## EXERCISE DESCRIPTION
Where the line containing "Beliebte Themen" appears, start copying; continue through the last line below and copy nothing else.

Transcribed page contents:
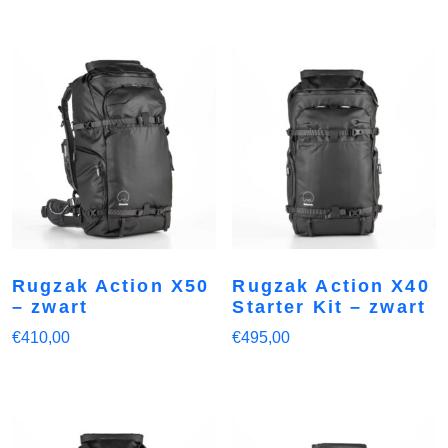
Rugzak Action X50
Rugzak Action X40
– zwart
Starter Kit – zwart
€
410,00
€
495,00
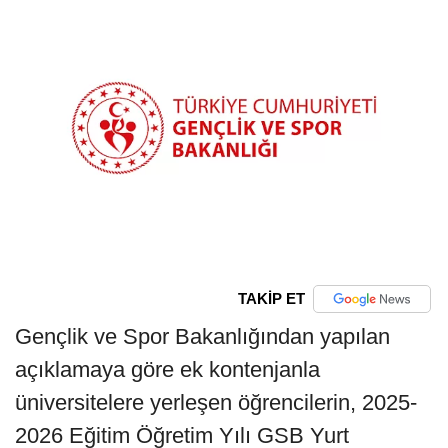
TAKİP ET
Gençlik ve Spor Bakanlığından yapılan
açıklamaya göre ek kontenjanla
üniversitelere yerleşen öğrencilerin, 2025-
2026 Eğitim Öğretim Yılı GSB Yurt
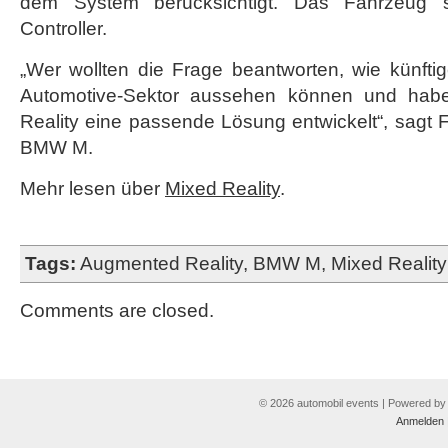
dem System berücksichtigt. Das Fahrzeug 
Controller.
„Wer wollten die Frage beantworten, wie künftige
Automotive-Sektor aussehen können und habe
Reality eine passende Lösung entwickelt“, sagt
BMW M.
Mehr lesen über
Mixed Reality
.
Tags:
Augmented Reality
,
BMW M
,
Mixed Reality
Comments are closed.
© 2026 automobil events | Powered b
Anmelden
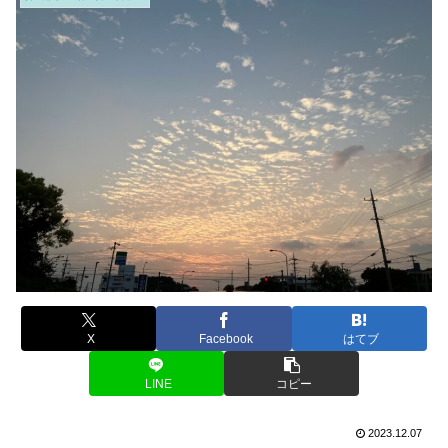
X
Facebook
はてブ
LINE
コピー
2023.12.07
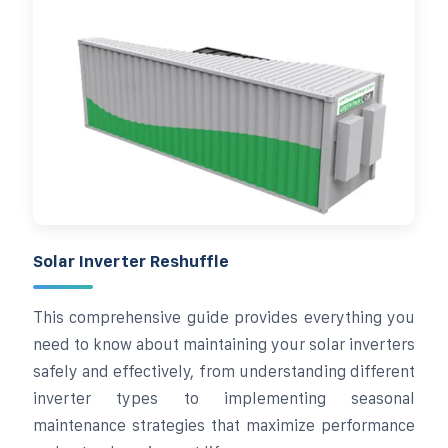
Solar Inverter Reshuffle
This comprehensive guide provides everything you
need to know about maintaining your solar inverters
safely and effectively, from understanding different
inverter types to implementing seasonal
maintenance strategies that maximize performance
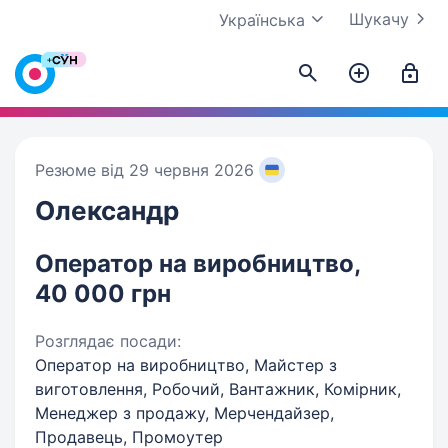
Шукачу
Українська
Резюме від 29 червня 2026
Олександр
Оператор на виробництво,
40 000 грн
Розглядає посади:
Оператор на виробництво, Майстер з
виготовлення, Робочий, Вантажник, Комірник,
Менеджер з продажу, Мерчендайзер,
Продавець, Промоутер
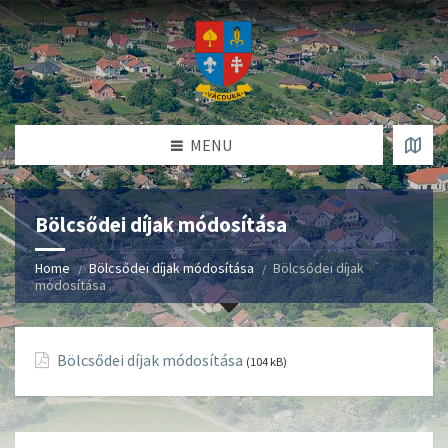
MENU
Bölcsődei díjak módosítása
Home
Bölcsődei díjak módosítása
Bölcsődei díjak
módosítása
Bölcsődei díjak módosítása
(104 kB)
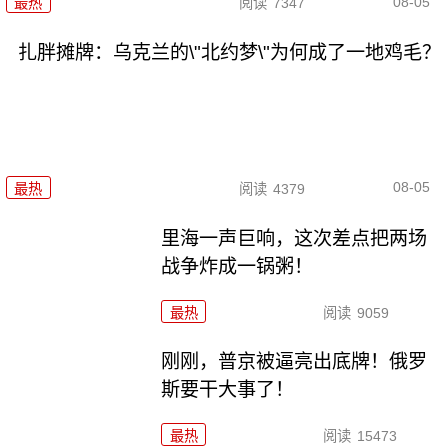
08-05
最热
阅读
7347
扎胖摊牌：乌克兰的\"北约梦\"为何成了一地鸡毛？
08-05
最热
阅读
4379
里海一声巨响，这次差点把两场
战争炸成一锅粥！
最热
阅读
9059
刚刚，普京被逼亮出底牌！俄罗
斯要干大事了！
最热
阅读
15473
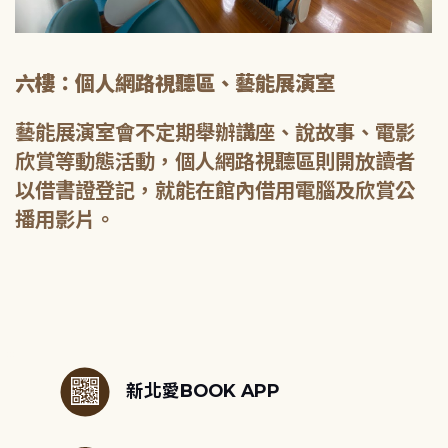
六樓：個人網路視聽區、藝能展演室
藝能展演室會不定期舉辦講座、說故事、電影
欣賞等動態活動，個人網路視聽區則開放讀者
以借書證登記，就能在館內借用電腦及欣賞公
播用影片。
:::
新北愛BOOK APP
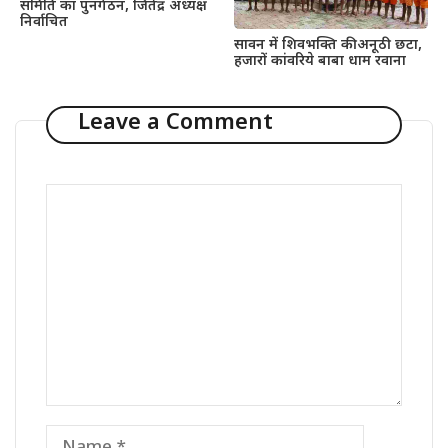
समिति का पुनर्गठन, जितेंद्र अध्यक्ष
निर्वाचित
सावन में शिवभक्ति की अनूठी छटा,
हजारों कांवरिये बाबा धाम रवाना
Leave a Comment
Comment
Name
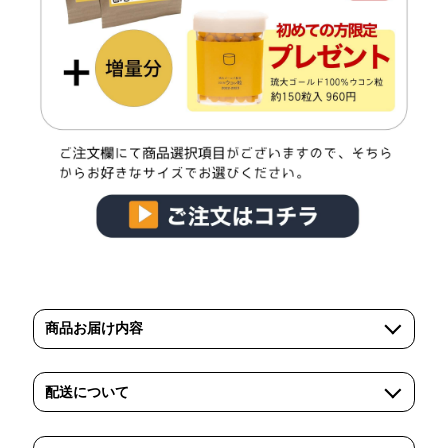
商品お届け内容
配送について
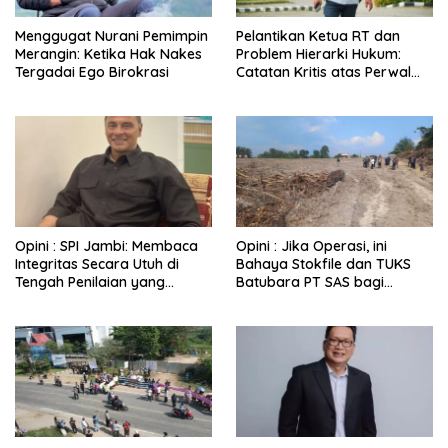
Menggugat Nurani Pemimpin
Pelantikan Ketua RT dan
Merangin: Ketika Hak Nakes
Problem Hierarki Hukum:
Tergadai Ego Birokrasi
Catatan Kritis atas Perwal
Nomor 6 Tahun 2025
Opini : SPI Jambi: Membaca
Opini : Jika Operasi, ini
Integritas Secara Utuh di
Bahaya Stokfile dan TUKS
Tengah Penilaian yang
Batubara PT SAS bagi
Berbasis Persepsi
Kehidupan Warga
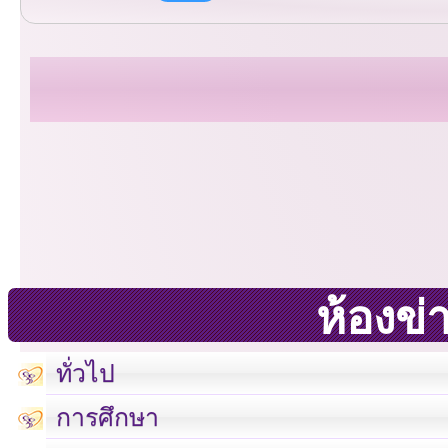
ห้องข่
ทั่วไป
การศึกษา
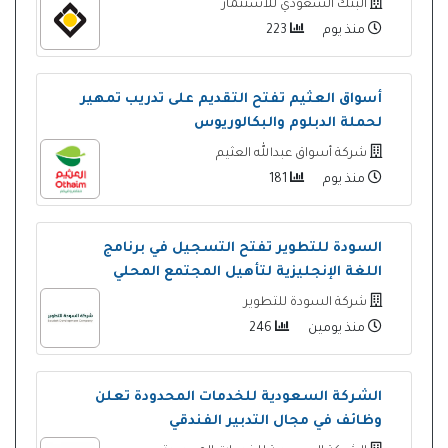
البنك السعودي للاستثمار
منذ يوم
223
أسواق العثيم تفتح التقديم على تدريب تمهير
لحملة الدبلوم والبكالوريوس
شركة أسواق عبدالله العثيم
منذ يوم
181
السودة للتطوير تفتح التسجيل في برنامج
اللغة الإنجليزية لتأهيل المجتمع المحلي
شركة السودة للتطوير
منذ يومين
246
الشركة السعودية للخدمات المحدودة تعلن
وظائف في مجال التدبير الفندقي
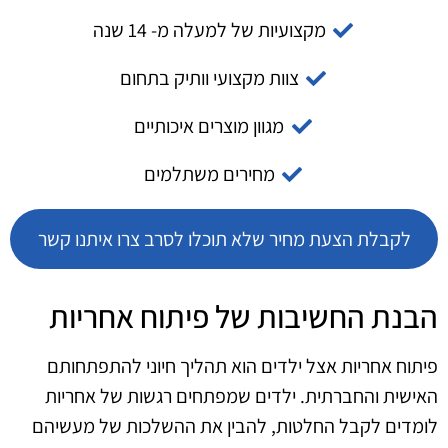
מקצועיות של למעלה מ- 14 שנה
צוות מקצועי וותיק בתחום
מגוון מוצרים איכותיים
מחירים משתלמים
לקבלת הצעת מחיר שלא תוכלו לסרב צרו איתנו קשר
הבנת החשיבות של פיתוח אחריות
פיתוח אחריות אצל ילדים הוא תהליך חיוני להתפתחותם
האישית והחברתית. ילדים שמפתחים רגשות של אחריות
לומדים לקבל החלטות, להבין את ההשלכות של מעשיהם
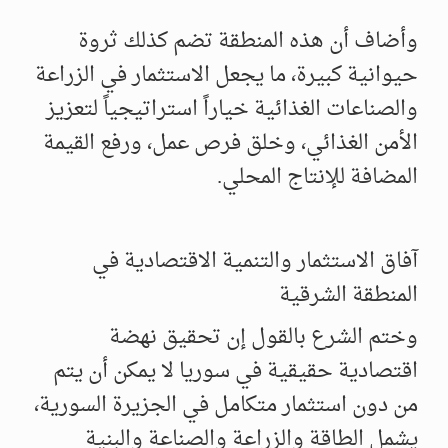
وأضاف أن هذه المنطقة تضم كذلك ثروة
حيوانية كبيرة، ما يجعل الاستثمار في الزراعة
والصناعات الغذائية خياراً استراتيجياً لتعزيز
الأمن الغذائي، وخلق فرص عمل، ورفع القيمة
المضافة للإنتاج المحلي.
آفاق الاستثمار والتنمية الاقتصادية في
المنطقة الشرقية
وختم الشرع بالقول إن تحقيق نهضة
اقتصادية حقيقية في سوريا لا يمكن أن يتم
من دون استثمار متكامل في الجزيرة السورية،
يشمل الطاقة والزراعة والصناعة والبنية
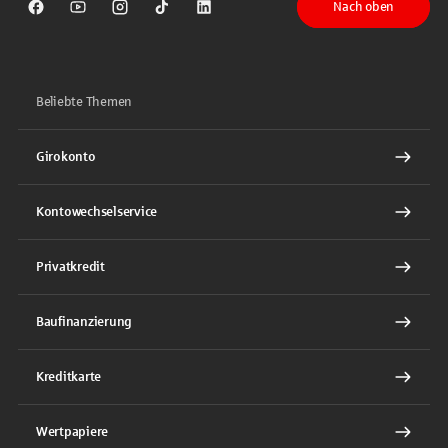
Nach oben
Sparkasse auf Facebook
Sparkasse auf Youtube
Sparkasse auf Instagram
Sparkasse auf TikTok
Sparkasse auf LinkedIn
Beliebte Themen
Girokonto
Kontowechselservice
Privatkredit
Baufinanzierung
Kreditkarte
Wertpapiere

## TASK RESULT
Beliebte Themen
Girokonto
Kontowechselservice
Privatkredit
Baufinanzierung
Kreditkarte
Wertpapiere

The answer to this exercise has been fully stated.